REQUIRED WORK: Reproduce every entry in the listing without alteration.

INPUT ROWS:
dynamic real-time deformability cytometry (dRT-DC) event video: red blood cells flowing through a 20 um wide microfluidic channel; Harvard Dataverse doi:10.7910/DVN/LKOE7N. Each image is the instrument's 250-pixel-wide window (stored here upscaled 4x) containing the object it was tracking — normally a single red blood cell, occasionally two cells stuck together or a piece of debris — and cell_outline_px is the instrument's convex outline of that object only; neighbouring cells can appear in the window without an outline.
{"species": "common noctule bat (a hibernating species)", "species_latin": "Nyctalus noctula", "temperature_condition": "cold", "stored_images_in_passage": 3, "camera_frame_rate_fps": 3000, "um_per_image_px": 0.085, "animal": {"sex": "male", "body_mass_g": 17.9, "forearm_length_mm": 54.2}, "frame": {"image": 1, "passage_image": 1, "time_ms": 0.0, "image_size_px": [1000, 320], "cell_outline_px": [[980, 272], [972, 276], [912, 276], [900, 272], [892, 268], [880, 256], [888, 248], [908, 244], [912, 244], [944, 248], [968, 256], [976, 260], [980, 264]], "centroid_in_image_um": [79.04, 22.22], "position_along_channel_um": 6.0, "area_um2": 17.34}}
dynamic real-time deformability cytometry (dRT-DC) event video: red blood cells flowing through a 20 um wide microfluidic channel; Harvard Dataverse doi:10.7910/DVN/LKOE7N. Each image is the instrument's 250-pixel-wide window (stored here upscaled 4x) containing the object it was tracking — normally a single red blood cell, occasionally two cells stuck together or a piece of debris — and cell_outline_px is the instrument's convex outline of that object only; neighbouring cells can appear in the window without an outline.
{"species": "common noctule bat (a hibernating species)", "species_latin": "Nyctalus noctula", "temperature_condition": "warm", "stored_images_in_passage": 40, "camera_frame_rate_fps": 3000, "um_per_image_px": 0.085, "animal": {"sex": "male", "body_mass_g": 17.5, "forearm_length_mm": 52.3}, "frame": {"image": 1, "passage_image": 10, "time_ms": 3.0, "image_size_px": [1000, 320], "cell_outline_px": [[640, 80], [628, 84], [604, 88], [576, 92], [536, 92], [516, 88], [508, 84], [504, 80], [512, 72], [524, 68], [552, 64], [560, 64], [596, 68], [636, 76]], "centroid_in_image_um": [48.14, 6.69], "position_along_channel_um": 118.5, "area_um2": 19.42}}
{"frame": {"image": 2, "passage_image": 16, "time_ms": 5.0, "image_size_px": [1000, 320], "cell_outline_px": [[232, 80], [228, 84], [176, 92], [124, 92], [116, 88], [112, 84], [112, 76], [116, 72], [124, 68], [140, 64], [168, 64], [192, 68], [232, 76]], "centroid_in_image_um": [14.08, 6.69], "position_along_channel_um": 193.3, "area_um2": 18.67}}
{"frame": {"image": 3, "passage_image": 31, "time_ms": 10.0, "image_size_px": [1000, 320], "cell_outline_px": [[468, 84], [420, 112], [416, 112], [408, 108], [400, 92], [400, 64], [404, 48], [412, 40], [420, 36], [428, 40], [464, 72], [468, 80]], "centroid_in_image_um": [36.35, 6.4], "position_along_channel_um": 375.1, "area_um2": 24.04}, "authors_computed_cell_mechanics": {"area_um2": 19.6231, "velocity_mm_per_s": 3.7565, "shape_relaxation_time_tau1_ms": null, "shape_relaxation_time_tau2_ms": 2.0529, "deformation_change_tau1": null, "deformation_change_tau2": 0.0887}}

REPLY:
dynamic real-time deformability cytometry (dRT-DC) event video: red blood cells flowing through a 20 um wide microfluidic channel; Harvard Dataverse doi:10.7910/DVN/LKOE7N. Each image is the instrument's 250-pixel-wide window (stored here upscaled 4x) containing the object it was tracking — normally a single red blood cell, occasionally two cells stuck together or a piece of debris — and cell_outline_px is the instrument's convex outline of that object only; neighbouring cells can appear in the window without an outline.
{"species": "common noctule bat (a hibernating species)", "species_latin": "Nyctalus noctula", "temperature_condition": "cold", "stored_images_in_passage": 3, "camera_frame_rate_fps": 3000, "um_per_image_px": 0.085, "animal": {"sex": "male", "body_mass_g": 17.9, "forearm_length_mm": 54.2}, "frame": {"image": 1, "passage_image": 1, "time_ms": 0.0, "image_size_px": [1000, 320], "cell_outline_px": [[980, 272], [972, 276], [912, 276], [900, 272], [892, 268], [880, 256], [888, 248], [908, 244], [912, 244], [944, 248], [968, 256], [976, 260], [980, 264]], "centroid_in_image_um": [79.04, 22.22], "position_along_channel_um": 6.0, "area_um2": 17.34}}
dynamic real-time deformability cytometry (dRT-DC) event video: red blood cells flowing through a 20 um wide microfluidic channel; Harvard Dataverse doi:10.7910/DVN/LKOE7N. Each image is the instrument's 250-pixel-wide window (stored here upscaled 4x) containing the object it was tracking — normally a single red blood cell, occasionally two cells stuck together or a piece of debris — and cell_outline_px is the instrument's convex outline of that object only; neighbouring cells can appear in the window without an outline.
{"species": "common noctule bat (a hibernating species)", "species_latin": "Nyctalus noctula", "temperature_condition": "warm", "stored_images_in_passage": 40, "camera_frame_rate_fps": 3000, "um_per_image_px": 0.085, "animal": {"sex": "male", "body_mass_g": 17.5, "forearm_length_mm": 52.3}, "frame": {"image": 1, "passage_image": 10, "time_ms": 3.0, "image_size_px": [1000, 320], "cell_outline_px": [[640, 80], [628, 84], [604, 88], [576, 92], [536, 92], [516, 88], [508, 84], [504, 80], [512, 72], [524, 68], [552, 64], [560, 64], [596, 68], [636, 76]], "centroid_in_image_um": [48.14, 6.69], "position_along_channel_um": 118.5, "area_um2": 19.42}}
{"frame": {"image": 2, "passage_image": 16, "time_ms": 5.0, "image_size_px": [1000, 320], "cell_outline_px": [[232, 80], [228, 84], [176, 92], [124, 92], [116, 88], [112, 84], [112, 76], [116, 72], [124, 68], [140, 64], [168, 64], [192, 68], [232, 76]], "centroid_in_image_um": [14.08, 6.69], "position_along_channel_um": 193.3, "area_um2": 18.67}}
{"frame": {"image": 3, "passage_image": 31, "time_ms": 10.0, "image_size_px": [1000, 320], "cell_outline_px": [[468, 84], [420, 112], [416, 112], [408, 108], [400, 92], [400, 64], [404, 48], [412, 40], [420, 36], [428, 40], [464, 72], [468, 80]], "centroid_in_image_um": [36.35, 6.4], "position_along_channel_um": 375.1, "area_um2": 24.04}, "authors_computed_cell_mechanics": {"area_um2": 19.6231, "velocity_mm_per_s": 3.7565, "shape_relaxation_time_tau1_ms": null, "shape_relaxation_time_tau2_ms": 2.0529, "deformation_change_tau1": null, "deformation_change_tau2": 0.0887}}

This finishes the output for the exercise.